Courts will not disturb the exercise of administrative discretion unless it is deemed to be arbitrary and capricious (Matter of Gambino v State Liq. Auth., 4 AD2d 37, 38, affd 4 NY2d 997). An administrative determination is not arbitrary or capricious if it has a rational basis on the record as a whole (Matter of Pell v Board of Educ., 34 NY2d 222, 231).

Even if a court might reach a different conclusion, it should not substitute its judgment for that of an administrative agency (Matter of Restaurants & Patisseries Longchamps v O’Connell, 271 App Div 684, affd 296 NY 888), absent a demonstration of capriciousness or irrationality.

On the record as a whole, we find that the Authority’s determinations tp deny approval of the corporate change have a rational basis.

Accordingly, the judgment of the Supreme Court, New York *405County (Marks, J.), entered July 17, 1979, which, inter alia, annulled the Authority’s determinations of May 24, 1978 and December 8, 1978 rejecting the application of petitioner-respondent Schmidt for approval of corporate change whereby William H. Pflaumer would become its sole stockholder and chairman of the board of directors, should be reversed, on the law, the judgment vacated and petition dismissed and the determinations of the Authority reinstated and confirmed, with costs and disbursements.

Birns, J. P., Fein, Ross, Lupiano and Bloom, JJ., concur.

Judgment, Supreme Court, New York County, entered on July 17, 1979, reversed, on the law, and vacated, the petition dismissed and the determinations of respondent-appellant dated May 24, 1978 and December 8, 1978, respectively, reinstated and confirmed.
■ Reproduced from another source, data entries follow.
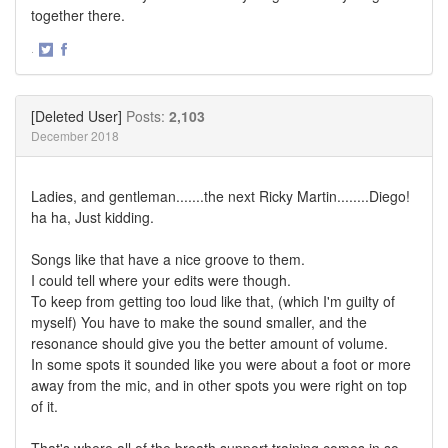
together there.
·
Share
Share
on
on
Twitter
Facebook
[Deleted User]
Posts:
2,103
December 2018
Ladies, and gentleman.......the next Ricky Martin........Diego!
ha ha, Just kidding.
Songs like that have a nice groove to them.
I could tell where your edits were though.
To keep from getting too loud like that, (which I'm guilty of
myself) You have to make the sound smaller, and the
resonance should give you the better amount of volume.
In some spots it sounded like you were about a foot or more
away from the mic, and in other spots you were right on top
of it.
That's where all of the breath support training comes in so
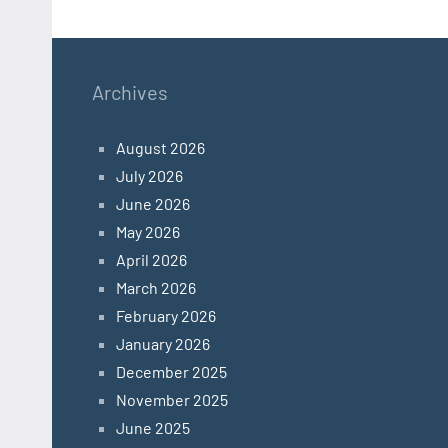
Archives
August 2026
July 2026
June 2026
May 2026
April 2026
March 2026
February 2026
January 2026
December 2025
November 2025
June 2025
Appellant shall recover of respondent $75 costs and disbursements of this appeal.

. The Authority argues that Nassau County was the proper venue because Schmidt has its principal office in Great Neck. However, Schmidt points out that the Authority failed to make a timely demand and motion for change of venue pursuant to CPLR 511. Moreover, the venue of the proceeding complies with pertinent provisions of CPLR 506 (subd [b]). (See Matter of Lefkowitz v Beame, 52 AD2d 925; Matter of Ryback v Lomenzo, 38 AD2d 915.)